YOUR OBJECTIVE → Restate the entries below word for word, leaving nothing out.
╭──
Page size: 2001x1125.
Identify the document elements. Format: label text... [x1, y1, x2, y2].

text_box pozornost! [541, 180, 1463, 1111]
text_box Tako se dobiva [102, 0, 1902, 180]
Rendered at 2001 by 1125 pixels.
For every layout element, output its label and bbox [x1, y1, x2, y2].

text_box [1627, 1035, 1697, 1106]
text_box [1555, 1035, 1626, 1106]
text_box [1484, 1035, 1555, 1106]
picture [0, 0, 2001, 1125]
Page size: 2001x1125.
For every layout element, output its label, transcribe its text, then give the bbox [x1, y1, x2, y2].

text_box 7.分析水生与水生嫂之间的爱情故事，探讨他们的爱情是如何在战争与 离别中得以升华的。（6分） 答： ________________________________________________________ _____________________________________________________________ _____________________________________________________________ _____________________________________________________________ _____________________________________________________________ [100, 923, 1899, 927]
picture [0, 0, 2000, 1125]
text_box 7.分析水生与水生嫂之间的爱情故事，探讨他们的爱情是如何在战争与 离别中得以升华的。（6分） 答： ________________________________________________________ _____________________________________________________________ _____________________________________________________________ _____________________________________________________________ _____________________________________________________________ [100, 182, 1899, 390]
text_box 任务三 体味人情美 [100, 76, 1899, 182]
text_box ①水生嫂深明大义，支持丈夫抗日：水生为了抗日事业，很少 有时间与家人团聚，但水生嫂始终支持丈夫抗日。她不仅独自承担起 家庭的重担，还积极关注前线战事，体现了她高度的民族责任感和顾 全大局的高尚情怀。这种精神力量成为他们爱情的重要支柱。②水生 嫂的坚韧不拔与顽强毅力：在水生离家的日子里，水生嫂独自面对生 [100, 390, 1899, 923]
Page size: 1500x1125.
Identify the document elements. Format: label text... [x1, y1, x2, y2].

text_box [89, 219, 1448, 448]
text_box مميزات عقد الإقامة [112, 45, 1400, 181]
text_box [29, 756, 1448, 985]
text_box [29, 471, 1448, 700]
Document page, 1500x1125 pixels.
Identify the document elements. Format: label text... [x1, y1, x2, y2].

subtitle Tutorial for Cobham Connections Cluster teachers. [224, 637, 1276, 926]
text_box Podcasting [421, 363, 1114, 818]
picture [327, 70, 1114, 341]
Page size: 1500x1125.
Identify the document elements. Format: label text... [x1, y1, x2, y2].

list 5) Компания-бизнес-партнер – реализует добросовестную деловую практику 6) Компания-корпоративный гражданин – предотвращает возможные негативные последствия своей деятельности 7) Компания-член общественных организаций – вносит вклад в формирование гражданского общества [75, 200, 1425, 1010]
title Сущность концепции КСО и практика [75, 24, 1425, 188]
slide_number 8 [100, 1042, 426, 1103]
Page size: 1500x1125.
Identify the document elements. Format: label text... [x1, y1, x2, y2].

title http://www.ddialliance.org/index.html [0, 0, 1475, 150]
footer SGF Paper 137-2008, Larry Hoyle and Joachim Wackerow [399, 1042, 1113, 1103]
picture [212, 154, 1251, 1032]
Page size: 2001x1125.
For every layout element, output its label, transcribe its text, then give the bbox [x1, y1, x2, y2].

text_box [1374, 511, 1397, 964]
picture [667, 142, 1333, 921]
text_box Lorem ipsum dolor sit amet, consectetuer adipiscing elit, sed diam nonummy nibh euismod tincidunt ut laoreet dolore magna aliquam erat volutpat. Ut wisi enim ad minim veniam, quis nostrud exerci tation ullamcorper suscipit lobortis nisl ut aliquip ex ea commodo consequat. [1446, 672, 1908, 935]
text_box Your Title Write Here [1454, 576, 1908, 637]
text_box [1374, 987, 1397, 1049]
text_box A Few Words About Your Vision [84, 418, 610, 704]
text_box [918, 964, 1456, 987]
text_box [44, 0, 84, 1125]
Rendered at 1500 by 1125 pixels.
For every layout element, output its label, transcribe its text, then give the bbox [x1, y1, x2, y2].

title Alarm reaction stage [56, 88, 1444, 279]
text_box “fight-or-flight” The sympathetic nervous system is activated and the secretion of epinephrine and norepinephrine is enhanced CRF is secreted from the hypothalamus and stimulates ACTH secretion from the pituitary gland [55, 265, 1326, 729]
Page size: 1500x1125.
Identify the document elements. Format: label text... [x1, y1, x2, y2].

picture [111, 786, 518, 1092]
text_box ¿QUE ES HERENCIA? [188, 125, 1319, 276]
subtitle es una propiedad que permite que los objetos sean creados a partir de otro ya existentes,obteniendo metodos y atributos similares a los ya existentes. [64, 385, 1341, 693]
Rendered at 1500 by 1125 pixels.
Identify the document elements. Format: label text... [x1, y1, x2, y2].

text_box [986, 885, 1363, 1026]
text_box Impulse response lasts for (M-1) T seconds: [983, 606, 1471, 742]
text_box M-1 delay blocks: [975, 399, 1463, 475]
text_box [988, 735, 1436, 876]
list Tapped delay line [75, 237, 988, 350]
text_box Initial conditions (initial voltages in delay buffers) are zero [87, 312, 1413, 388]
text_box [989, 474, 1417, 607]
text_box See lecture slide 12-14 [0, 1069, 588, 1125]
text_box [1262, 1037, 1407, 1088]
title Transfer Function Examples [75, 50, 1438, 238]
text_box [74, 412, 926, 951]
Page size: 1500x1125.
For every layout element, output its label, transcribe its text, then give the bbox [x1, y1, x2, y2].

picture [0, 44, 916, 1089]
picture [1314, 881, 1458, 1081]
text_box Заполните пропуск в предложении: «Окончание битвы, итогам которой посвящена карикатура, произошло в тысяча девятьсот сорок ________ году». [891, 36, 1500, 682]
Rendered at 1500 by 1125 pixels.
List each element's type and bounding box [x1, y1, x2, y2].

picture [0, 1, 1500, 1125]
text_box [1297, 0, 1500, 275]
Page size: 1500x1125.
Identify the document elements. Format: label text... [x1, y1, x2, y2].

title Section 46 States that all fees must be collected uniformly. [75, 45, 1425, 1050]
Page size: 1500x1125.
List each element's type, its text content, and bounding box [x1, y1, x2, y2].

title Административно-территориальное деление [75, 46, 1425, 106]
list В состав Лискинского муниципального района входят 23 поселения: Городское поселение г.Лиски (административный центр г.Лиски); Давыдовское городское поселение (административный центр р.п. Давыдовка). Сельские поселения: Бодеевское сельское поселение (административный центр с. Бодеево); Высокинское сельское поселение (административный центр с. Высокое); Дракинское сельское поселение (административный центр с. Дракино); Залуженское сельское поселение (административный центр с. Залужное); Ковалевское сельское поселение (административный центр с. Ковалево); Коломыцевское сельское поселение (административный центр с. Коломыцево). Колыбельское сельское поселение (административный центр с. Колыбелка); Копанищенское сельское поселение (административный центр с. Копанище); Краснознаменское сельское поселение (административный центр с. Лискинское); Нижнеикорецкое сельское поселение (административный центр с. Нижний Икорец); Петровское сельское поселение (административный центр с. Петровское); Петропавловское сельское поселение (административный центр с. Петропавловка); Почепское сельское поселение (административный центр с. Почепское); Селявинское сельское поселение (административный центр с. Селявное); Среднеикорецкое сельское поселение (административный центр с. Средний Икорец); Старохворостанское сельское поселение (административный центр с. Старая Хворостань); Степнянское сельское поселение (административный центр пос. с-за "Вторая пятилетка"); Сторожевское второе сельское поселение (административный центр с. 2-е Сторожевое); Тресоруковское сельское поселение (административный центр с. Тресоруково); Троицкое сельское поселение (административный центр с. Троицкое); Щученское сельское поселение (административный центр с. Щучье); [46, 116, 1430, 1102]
╰──
RESULT →
Page size: 2001x1125.
Identify the document elements. Format: label text... [x1, y1, x2, y2].

text_box pozornost! [541, 180, 1463, 1111]
text_box Tako se dobiva [102, 0, 1902, 180]
Rendered at 2001 by 1125 pixels.
For every layout element, output its label and bbox [x1, y1, x2, y2].

text_box [1627, 1035, 1697, 1106]
text_box [1555, 1035, 1626, 1106]
text_box [1484, 1035, 1555, 1106]
picture [0, 0, 2001, 1125]
Page size: 2001x1125.
For every layout element, output its label, transcribe its text, then give the bbox [x1, y1, x2, y2].

text_box 7.分析水生与水生嫂之间的爱情故事，探讨他们的爱情是如何在战争与 离别中得以升华的。（6分） 答： ________________________________________________________ _____________________________________________________________ _____________________________________________________________ _____________________________________________________________ _____________________________________________________________ [100, 923, 1899, 927]
picture [0, 0, 2000, 1125]
text_box 7.分析水生与水生嫂之间的爱情故事，探讨他们的爱情是如何在战争与 离别中得以升华的。（6分） 答： ________________________________________________________ _____________________________________________________________ _____________________________________________________________ _____________________________________________________________ _____________________________________________________________ [100, 182, 1899, 390]
text_box 任务三 体味人情美 [100, 76, 1899, 182]
text_box ①水生嫂深明大义，支持丈夫抗日：水生为了抗日事业，很少 有时间与家人团聚，但水生嫂始终支持丈夫抗日。她不仅独自承担起 家庭的重担，还积极关注前线战事，体现了她高度的民族责任感和顾 全大局的高尚情怀。这种精神力量成为他们爱情的重要支柱。②水生 嫂的坚韧不拔与顽强毅力：在水生离家的日子里，水生嫂独自面对生 [100, 390, 1899, 923]
Page size: 1500x1125.
Identify the document elements. Format: label text... [x1, y1, x2, y2].

text_box [89, 219, 1448, 448]
text_box مميزات عقد الإقامة [112, 45, 1400, 181]
text_box [29, 756, 1448, 985]
text_box [29, 471, 1448, 700]
Document page, 1500x1125 pixels.
Identify the document elements. Format: label text... [x1, y1, x2, y2].

subtitle Tutorial for Cobham Connections Cluster teachers. [224, 637, 1276, 926]
text_box Podcasting [421, 363, 1114, 818]
picture [327, 70, 1114, 341]
Page size: 1500x1125.
Identify the document elements. Format: label text... [x1, y1, x2, y2].

list 5) Компания-бизнес-партнер – реализует добросовестную деловую практику 6) Компания-корпоративный гражданин – предотвращает возможные негативные последствия своей деятельности 7) Компания-член общественных организаций – вносит вклад в формирование гражданского общества [75, 200, 1425, 1010]
title Сущность концепции КСО и практика [75, 24, 1425, 188]
slide_number 8 [100, 1042, 426, 1103]
Page size: 1500x1125.
Identify the document elements. Format: label text... [x1, y1, x2, y2].

title http://www.ddialliance.org/index.html [0, 0, 1475, 150]
footer SGF Paper 137-2008, Larry Hoyle and Joachim Wackerow [399, 1042, 1113, 1103]
picture [212, 154, 1251, 1032]
Page size: 2001x1125.
For every layout element, output its label, transcribe its text, then give the bbox [x1, y1, x2, y2].

text_box [1374, 511, 1397, 964]
picture [667, 142, 1333, 921]
text_box Lorem ipsum dolor sit amet, consectetuer adipiscing elit, sed diam nonummy nibh euismod tincidunt ut laoreet dolore magna aliquam erat volutpat. Ut wisi enim ad minim veniam, quis nostrud exerci tation ullamcorper suscipit lobortis nisl ut aliquip ex ea commodo consequat. [1446, 672, 1908, 935]
text_box Your Title Write Here [1454, 576, 1908, 637]
text_box [1374, 987, 1397, 1049]
text_box A Few Words About Your Vision [84, 418, 610, 704]
text_box [918, 964, 1456, 987]
text_box [44, 0, 84, 1125]
Rendered at 1500 by 1125 pixels.
For every layout element, output its label, transcribe its text, then give the bbox [x1, y1, x2, y2].

title Alarm reaction stage [56, 88, 1444, 279]
text_box “fight-or-flight” The sympathetic nervous system is activated and the secretion of epinephrine and norepinephrine is enhanced CRF is secreted from the hypothalamus and stimulates ACTH secretion from the pituitary gland [55, 265, 1326, 729]
Page size: 1500x1125.
Identify the document elements. Format: label text... [x1, y1, x2, y2].

picture [111, 786, 518, 1092]
text_box ¿QUE ES HERENCIA? [188, 125, 1319, 276]
subtitle es una propiedad que permite que los objetos sean creados a partir de otro ya existentes,obteniendo metodos y atributos similares a los ya existentes. [64, 385, 1341, 693]
Rendered at 1500 by 1125 pixels.
Identify the document elements. Format: label text... [x1, y1, x2, y2].

text_box [986, 885, 1363, 1026]
text_box Impulse response lasts for (M-1) T seconds: [983, 606, 1471, 742]
text_box M-1 delay blocks: [975, 399, 1463, 475]
text_box [988, 735, 1436, 876]
list Tapped delay line [75, 237, 988, 350]
text_box Initial conditions (initial voltages in delay buffers) are zero [87, 312, 1413, 388]
text_box [989, 474, 1417, 607]
text_box See lecture slide 12-14 [0, 1069, 588, 1125]
text_box [1262, 1037, 1407, 1088]
title Transfer Function Examples [75, 50, 1438, 238]
text_box [74, 412, 926, 951]
Page size: 1500x1125.
For every layout element, output its label, transcribe its text, then give the bbox [x1, y1, x2, y2].

picture [0, 44, 916, 1089]
picture [1314, 881, 1458, 1081]
text_box Заполните пропуск в предложении: «Окончание битвы, итогам которой посвящена карикатура, произошло в тысяча девятьсот сорок ________ году». [891, 36, 1500, 682]
Rendered at 1500 by 1125 pixels.
List each element's type and bounding box [x1, y1, x2, y2].

picture [0, 1, 1500, 1125]
text_box [1297, 0, 1500, 275]
Page size: 1500x1125.
Identify the document elements. Format: label text... [x1, y1, x2, y2].

title Section 46 States that all fees must be collected uniformly. [75, 45, 1425, 1050]
Page size: 1500x1125.
List each element's type, its text content, and bounding box [x1, y1, x2, y2].

title Административно-территориальное деление [75, 46, 1425, 106]
list В состав Лискинского муниципального района входят 23 поселения: Городское поселение г.Лиски (административный центр г.Лиски); Давыдовское городское поселение (административный центр р.п. Давыдовка). Сельские поселения: Бодеевское сельское поселение (административный центр с. Бодеево); Высокинское сельское поселение (административный центр с. Высокое); Дракинское сельское поселение (административный центр с. Дракино); Залуженское сельское поселение (административный центр с. Залужное); Ковалевское сельское поселение (административный центр с. Ковалево); Коломыцевское сельское поселение (административный центр с. Коломыцево). Колыбельское сельское поселение (административный центр с. Колыбелка); Копанищенское сельское поселение (административный центр с. Копанище); Краснознаменское сельское поселение (административный центр с. Лискинское); Нижнеикорецкое сельское поселение (административный центр с. Нижний Икорец); Петровское сельское поселение (административный центр с. Петровское); Петропавловское сельское поселение (административный центр с. Петропавловка); Почепское сельское поселение (административный центр с. Почепское); Селявинское сельское поселение (административный центр с. Селявное); Среднеикорецкое сельское поселение (административный центр с. Средний Икорец); Старохворостанское сельское поселение (административный центр с. Старая Хворостань); Степнянское сельское поселение (административный центр пос. с-за "Вторая пятилетка"); Сторожевское второе сельское поселение (административный центр с. 2-е Сторожевое); Тресоруковское сельское поселение (административный центр с. Тресоруково); Троицкое сельское поселение (административный центр с. Троицкое); Щученское сельское поселение (административный центр с. Щучье); [46, 116, 1430, 1102]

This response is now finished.